Starlight Glimmer: [slightly muffled, over loudspeaker] In sameness, there is peace. Exceptionalism is a lie.

Starlight Glimmer: Free yourself from your cutie mark. Choose equality as your special talent.

Rainbow Dash: [over] [grunting]

Starlight Glimmer: [voice fades under] Difference is frustration. To excel is to fail.

Twilight: Ugh, we've gotta find a way out of here! I can't take much more of that voice!

Rarity: Oh, this is horrible! [crying]

Fluttershy: There, there, Rarity... It's not so bad...

Twilight: You kidding!?.. This is almost as bad as when Master Sword slept over at my place on christmas!


FLASHBACK:

Twilight: (sleeping soundly).. (she is suddenly awaken by a loud gunshot) WHAT THE HELL WAS THAT!? (runs done stairs, and suddenly gasps)..

Master Sword: (holding pistol, and Santa Clause is seen laying dead from a bullet though his head).. (groans). Before you start.

Twilight: Jesus christ!

Master Sword: (annoyedly) Okay! Before, you, start!

Twilight: HOLLY SHIT!

Master Sword: (annoyed) You gonna let me explain!?

Twilight: (angry) Yes Sword! I would love to know why you shot and killed, FATHER CHRISTMAS!

Master Sword: ... He startled me!

Twilight: (annoyed) HE STARTLED YOU!?

Master Sword: He! Startled me!

Twilight: (sarcastically) Oh, guess he should apologize than!

Master Sword: Well. That'll be kinda hard, cause.. I shot him..

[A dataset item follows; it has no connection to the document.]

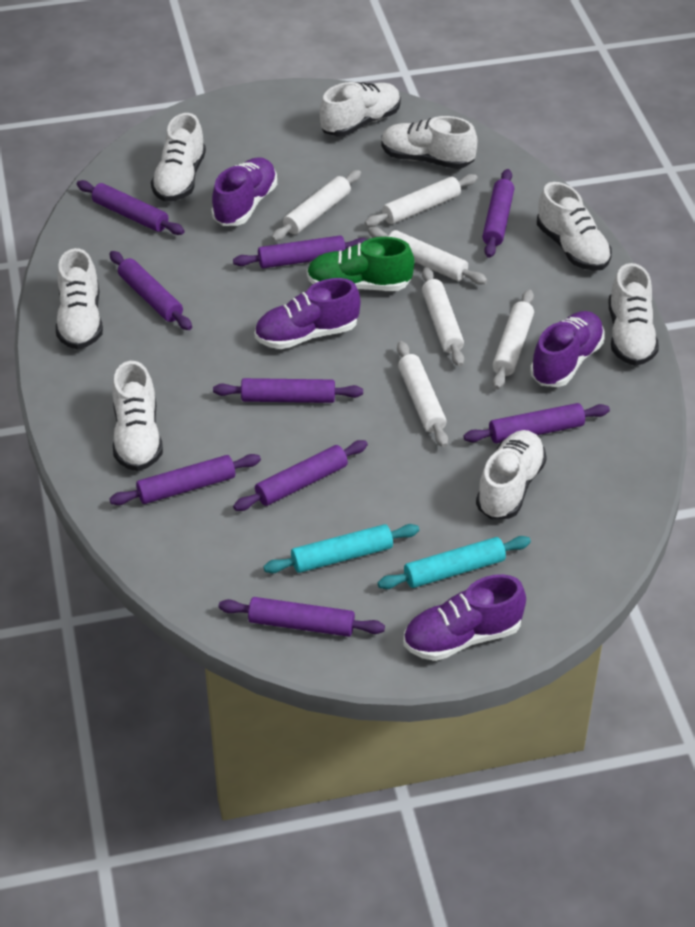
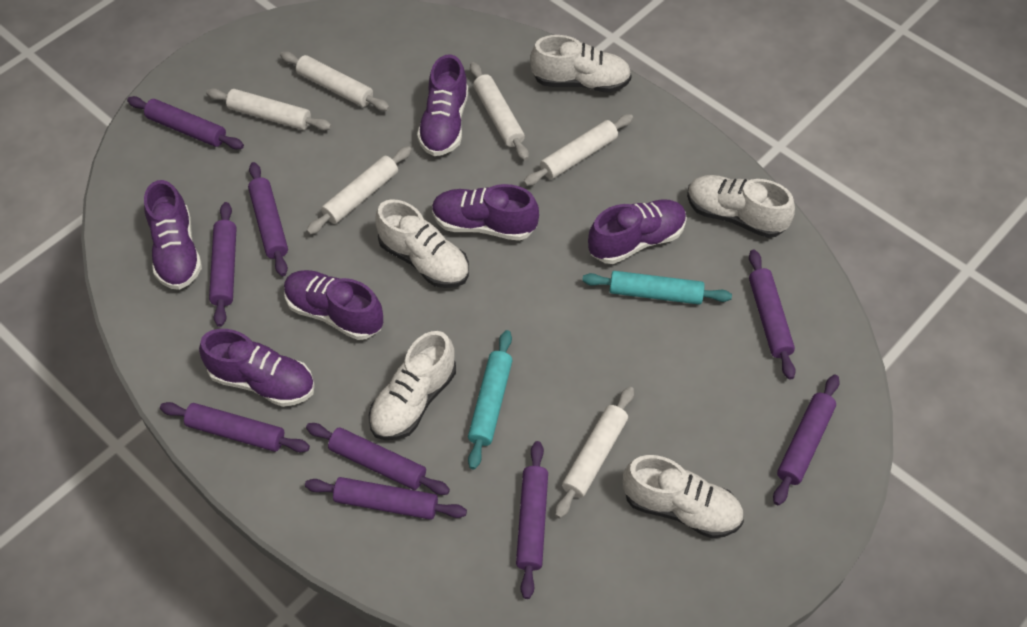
green shoe: 1 -> 0
purple shoe: 4 -> 6
white shoe: 8 -> 5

Twilight: Great... So what now.

Master Sword: Well. Looks like I better save Christmas..

Twilight: You can't be serious!?

Master Sword: I don't see any other opinion..

Twilight: ... You planned this, didn't you!?

Master sword: Whaaaaat!? No!

Twilight: You planned this! I know you did!

Master Sword: You honestly think I wou-

Spike: (comes out, in elf costume) Hey Sword. The sled is ready, an. (sees twilight). Uh oh..

(long pause).

Master Sword: You would not believe how cheap that elf costume was.

Twilight: (starts growling)

Master Sword: (happily) I stole it.

Twilight: SWOOO-

Master Sword: LET ME HAVE MY NIGHTMARE BEFORE CHRISTMAS MOMENT!